Date your kids individually. Every child needs to feel important, and one of the best ways to make your children important is to spend time with each of them individually.  Sure, family time is important, but make sure that you have some time set aside for each child, and use this time to communicate and learn about their interests.
Be Patient. Raising kids is hard work. Kids are noisy, messy and incredibly demanding. Yes, you will lose your patience once in a while, just like every other mother.  But for the most part, try to take a deep breath and see them for the small, helpless people that they are. Even if you are not a patient person by nature, let motherhood teach you to be more patient than you ever thought you could possibly be.
Listen to your children. REALLY listen. This is a tough one for some mothers, but you need to keep trying. We tend to assume that we know more than our kids do, which is true to some extent of course, so we don’t really bother to listen. In addition, we often act as problem-solvers, dishing immediate advice, when all they need is for us to listen to them.
Teach them simplicity. You will do them a big – a HUGE – favour, if you teach them at a young age to avoid associating happiness with the accumulation of material possessions which is in line with our theme and prayer for the year. The younger they are, the more likely they are to listen to you; so start early.
Don’t push them too hard. A good number of us were raised as overachievers, and we can testify from our own experience that overachieving does NOT lead to happiness. Yes, we do want our kids to be successful. We want them to reach their full potential and to be financially secure. But we must try not to push them too hard and to maintain a relatively relaxed approach to success at school and to after-school enrichment activities
Teach them self-esteem. A person with a high self-esteem values himself/herself and will not get into, or stay in an abusive relationship.
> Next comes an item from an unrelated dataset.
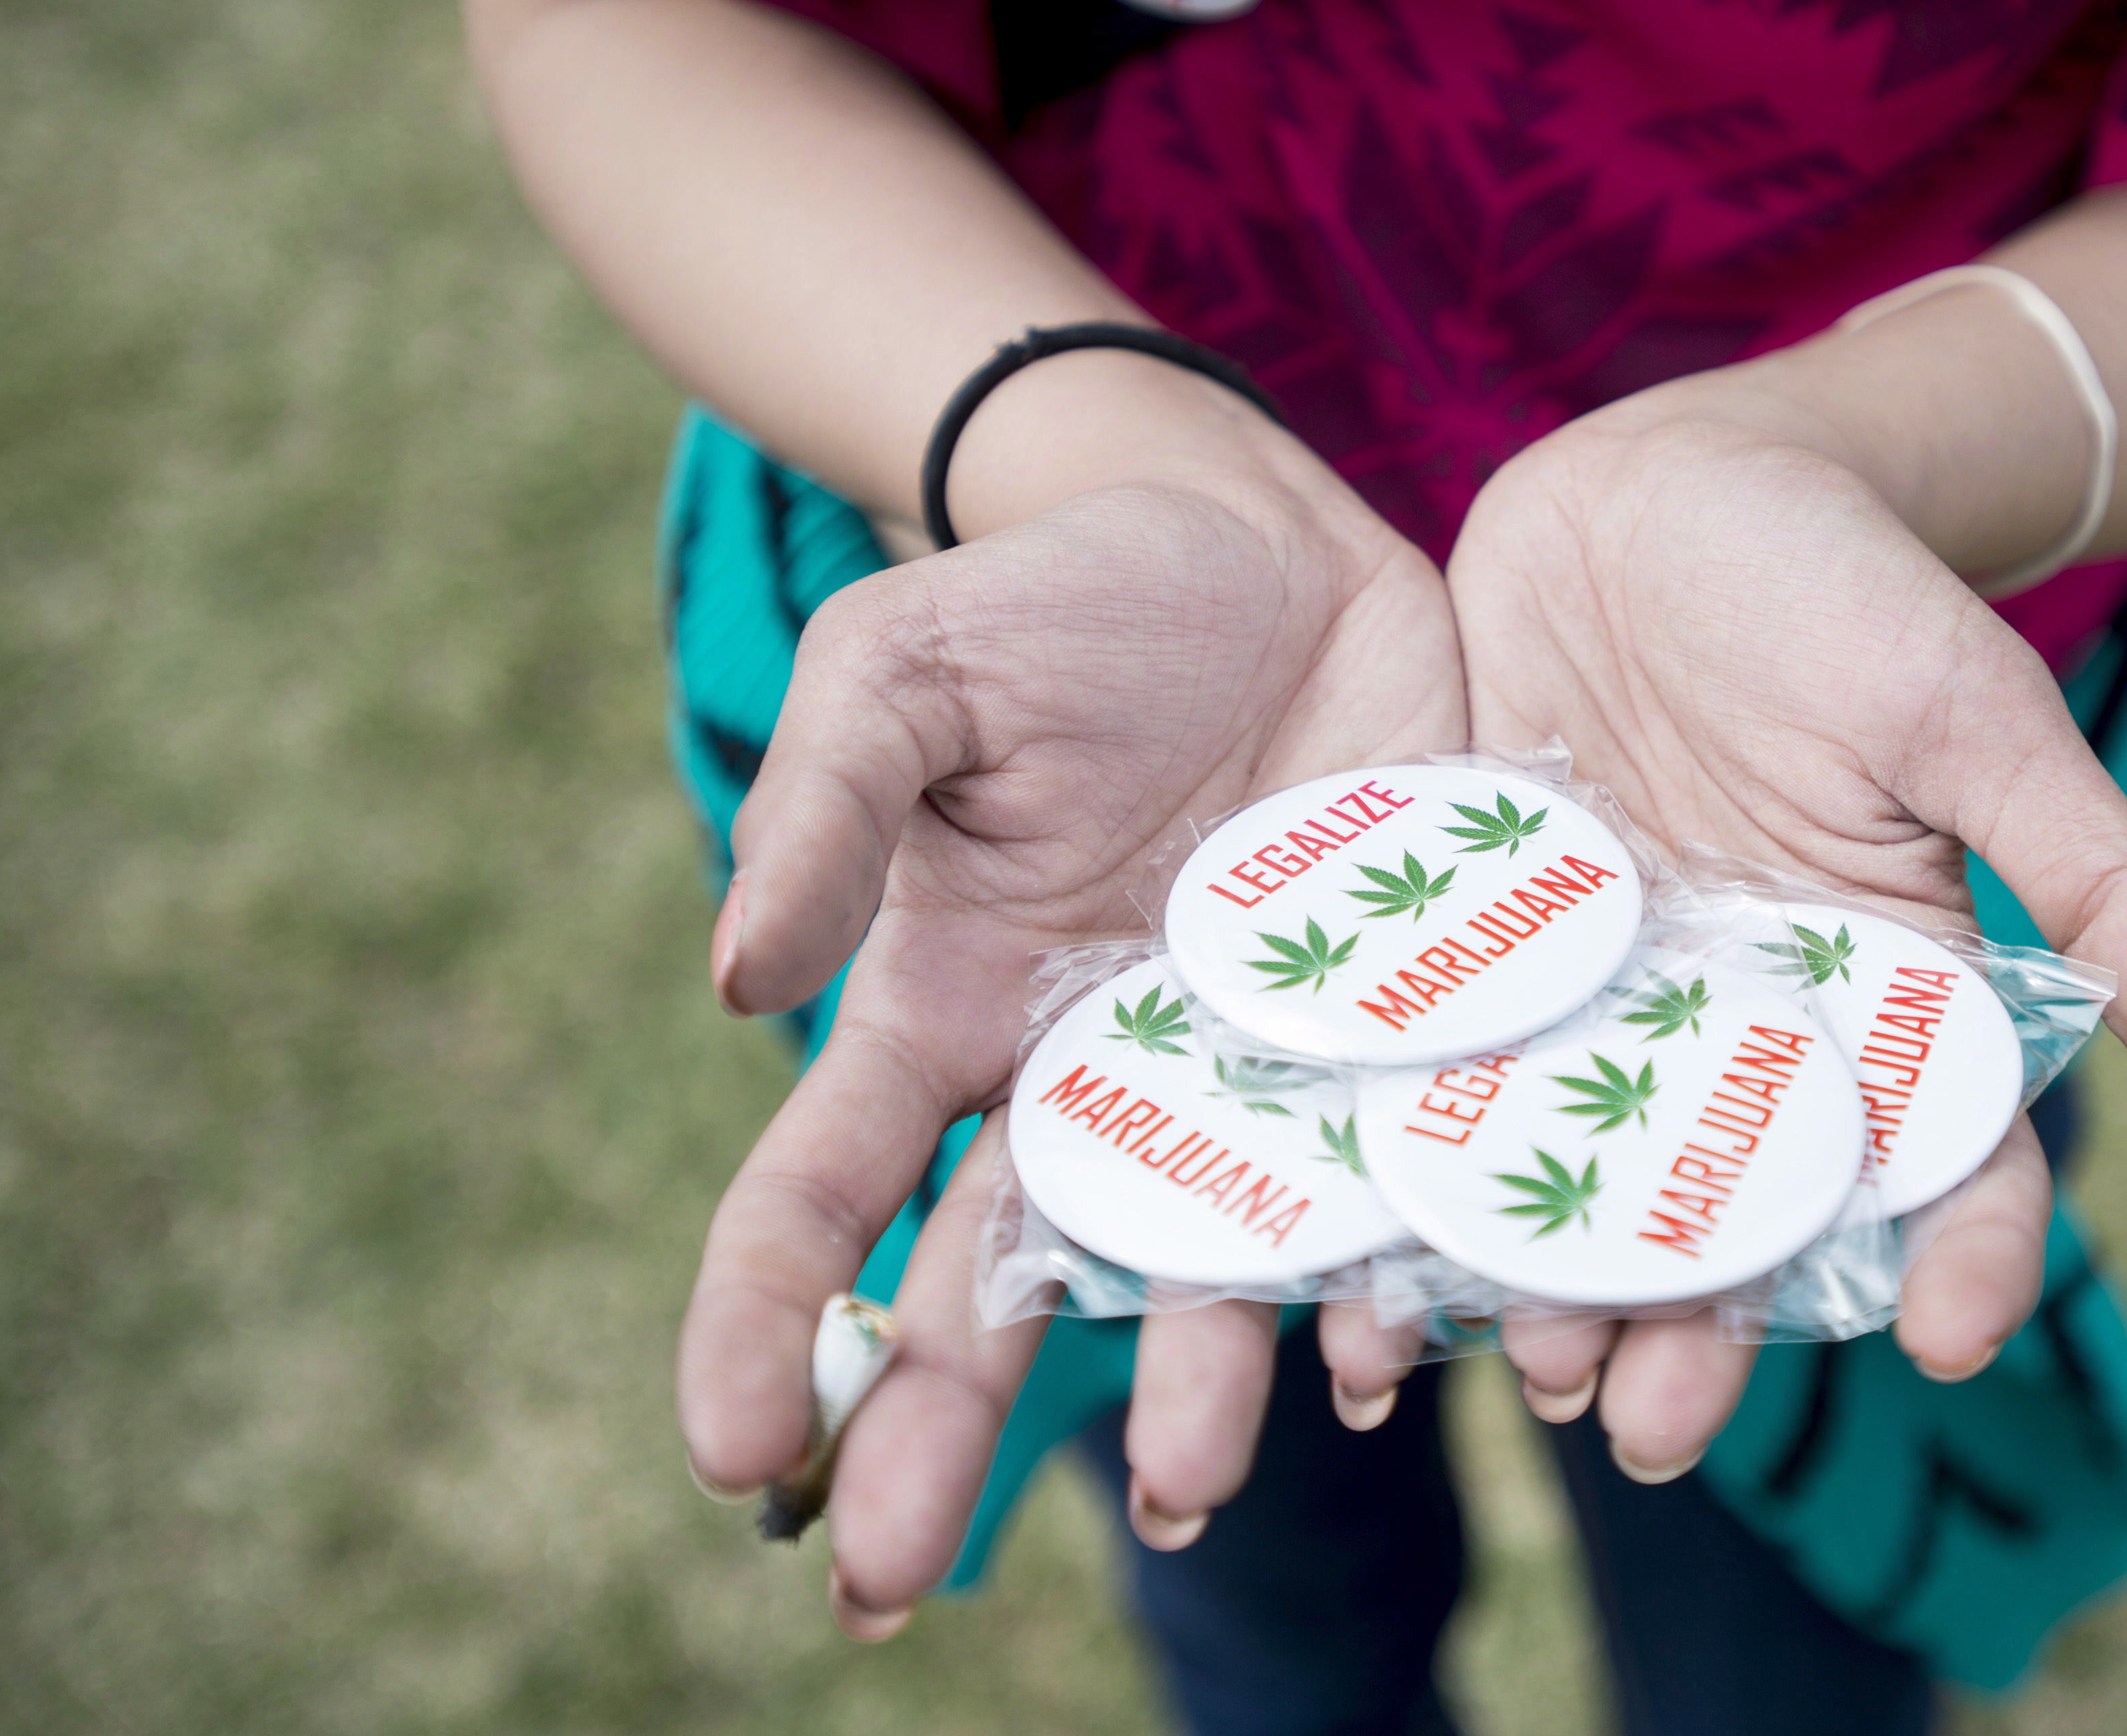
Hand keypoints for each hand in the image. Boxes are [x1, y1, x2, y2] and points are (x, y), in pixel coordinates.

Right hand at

A person with high self-esteem is more likely to be happy and to reach his/her full potential.
Teach them to be self-reliant. It’s very tempting to help your children in a way that robs them of the opportunity to help themselves. At every developmental stage your child reaches, he/she can do things by herself.  If you do everything for her, you are not really helping her, but rather holding her back. Gently teach her independence and let her do what she can  do, and what is appropriate for her to do, by herself. The sense of accomplishment that comes with being independent is immensely important for a child. There is something in Penelope Leach’s book which reads: “good parents work themselves out of the picture – slowly”. As much as we like to feel needed, we need to try to let our kids be as independent and self-sufficient as they possibly can.
We would conclude on a lighter mood but with a very deep sense of seriousness. In many homes today, there is unpronounced, but unhealthy rivalry between husbands and kids in their relationships with mummy at home. Without trying to put the entire blame on our women in any way, it is undeniable that some women give more attention to their kids to the detriment of their husbands. It should be very clear to every mother that your husband is your first  “baby”,  just as you are to him. Hence, he takes precedence. However, a mother of noble character is never a one sided figure. She is a good wife and equally an excellent mother at the same time.  The Lord will grant you the wisdom to strike a balance.
Have a very happy, joyful and fulfilling Mothering Sunday and a love-full year with your husband and children!